E’ ormai opinione diffusa quanto sia rilevante, vitale e ricca di talenti la nuova scena jazz londinese: finalmente ecco arrivare i primi seri riconoscimenti. E’ un gran bel colpaccio, quello messo a segno dagli Ezra Collective in occasione del Mercury Prize 2023, il prestigioso premio che va al miglior album pubblicato negli ultimi dodici mesi fra Regno Unito e Irlanda, assegnato da una giuria tecnica composta da addetti ai lavori (quest’anno, fra gli altri, c’erano Anna Calvi e Jamie Cullum, tanto per dire…). Mai prima d’ora la scelta era caduta su un disco di area jazz, segno di quanto il valore e l’influenza di tale scena risultino oggi ampiamente riconosciuti. Una scena composta da artisti molto diversi fra loro: Sons Of Kemet, The Comet Is Coming, Kokoroko, Ezra Collective, Nubya Garcia, Moses Boyd, giusto per citare alcuni fra i nomi più autorevoli, esprimono ognuno una forma personale di meticciato, dove l'unico elemento comune è la radice jazz dal quale tutto prende il via.

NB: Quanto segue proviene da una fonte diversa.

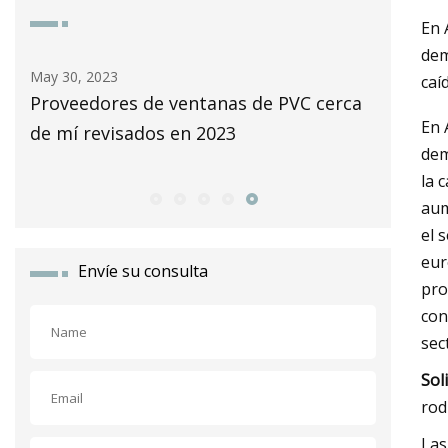
En 
dem
May 30, 2023
May 26, 2
caí
2023
Proveedores de ventanas de PVC cerca
Producc
En 
de mí revisados ​​en 2023
aislante
dem
Felberm
la 
aum
el 
eur
Envíe su consulta
pro
con
sec
Sol
rod
Las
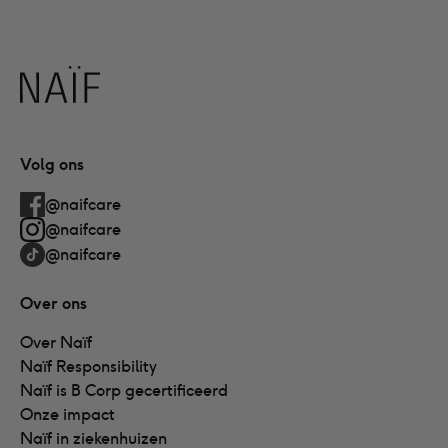
Naïf
Volg ons
@naifcare
@naifcare
@naifcare
Over ons
Over Naïf
Naïf Responsibility
Naïf is B Corp gecertificeerd
Onze impact
Naïf in ziekenhuizen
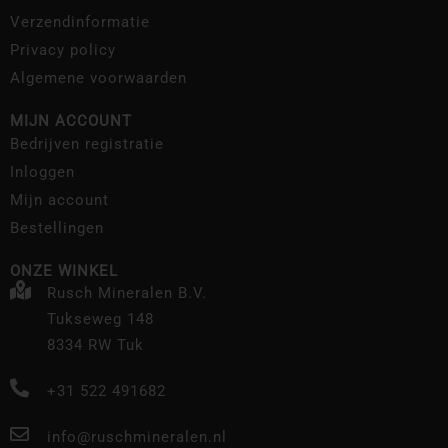
Verzendinformatie
Privacy policy
Algemene voorwaarden
MIJN ACCOUNT
Bedrijven registratie
Inloggen
Mijn account
Bestellingen
ONZE WINKEL
Rusch Mineralen B.V.
Tukseweg 148
8334 RW Tuk
+31 522 491682
info@ruschmineralen.nl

Partendo da questa radice comune, gli Ezra Collective aggiungono non soltanto un vasto ventaglio di contaminazioni ma anche una narrazione concretizzata attraverso parti vocali affidate a un nutrito gruppo di ospiti, scelti in maniera molto accurata. “Where I’m Meant To Be”, il loro secondo album, si presenta idealmente diviso in tre parti, delle quali la prima spicca per essere la più avventurosa, priva di confini e iper-ritmata. Il sound prodotto è frutto di un poderoso crossover sia con l’hip-hop, grazie alle presenza di Sampa The Great (“Life Goes On”, immersa in un perverso e riuscito mix che sposa afrobeat, samba e reggaeton) e Kojey Radical (“No Confusion”, suoni urban e di nuovo afrobeat in stretta connessione) sia con i ritmi caraibici espressi nell'esplosiva salsa da big band cubana “Victory Dance” (non poi così difficile visualizzarvi un’orgia di corpi che ballano) e nelle derive Jamaican style, fra dub e ritmi in levare, di “Togetherness” ed “Ego Killah”.
La sezione centrale assume connotazioni più stilosamente jazz, concretizzate all’interno di “Smile”, che riprende il tema del celebre brano composto da Charlie Chaplin per “Tempi Moderni" nel 1936, eseguito negli anni - fra gli altri – dal grande Nat King Cole, “Live Strong” e - poco più avanti - “Belonging”.
La parte finale suona meno travolgente, ma mai priva di slanci eclettici, come nel caso di “Never The Same Again”, che a metà del cammino muta registro in maniera repentina, trasformando un mood notturno in danza sfrenata. Una forte ventata di nu-soul entra grazie agli interventi di Emeli Sandé e Nao, che nobilitano rispettivamente “Siesta” e la conclusiva “Love In Outer Space”, personalissima rilettura di un pezzo firmato a suo tempo da Sun Ra.
Nonostante l’eterogeneità dei contenuti, “Where I’m Meant To Be” si impone come disco solidissimo, un giro intorno al mondo compiuto da musicisti straordinari, alcuni dei quali si stanno ritagliando percorsi interessanti anche all’interno di altri progetti. Pur compiendo un pezzo di bravura dietro l’altro e possedendo una naturale predisposizione per l’improvvisazione, la scelta di estrema libertà stilistica compiuta dal quintetto viene convogliata in maniera efficace all’interno di un formato canzone quasi sempre piuttosto snello.
Segnalazione doverosa per alcuni interventi in modalità spoken word disseminati lungo il disco, appartenenti al regista Steve McQueen (“Words By Steve”), a TJ Koleoso, il bassista del collettivo (“Words By TJ”), e al batterista Tony Allen, recentemente scomparso, un mito che all’inizio di “No Confusion” rilascia la fondamentale dichiarazione d’intenti “I’m playing jazz my way”, slogan che racchiude e sintetizza alla perfezione il reale spirito che anima l'intero lavoro.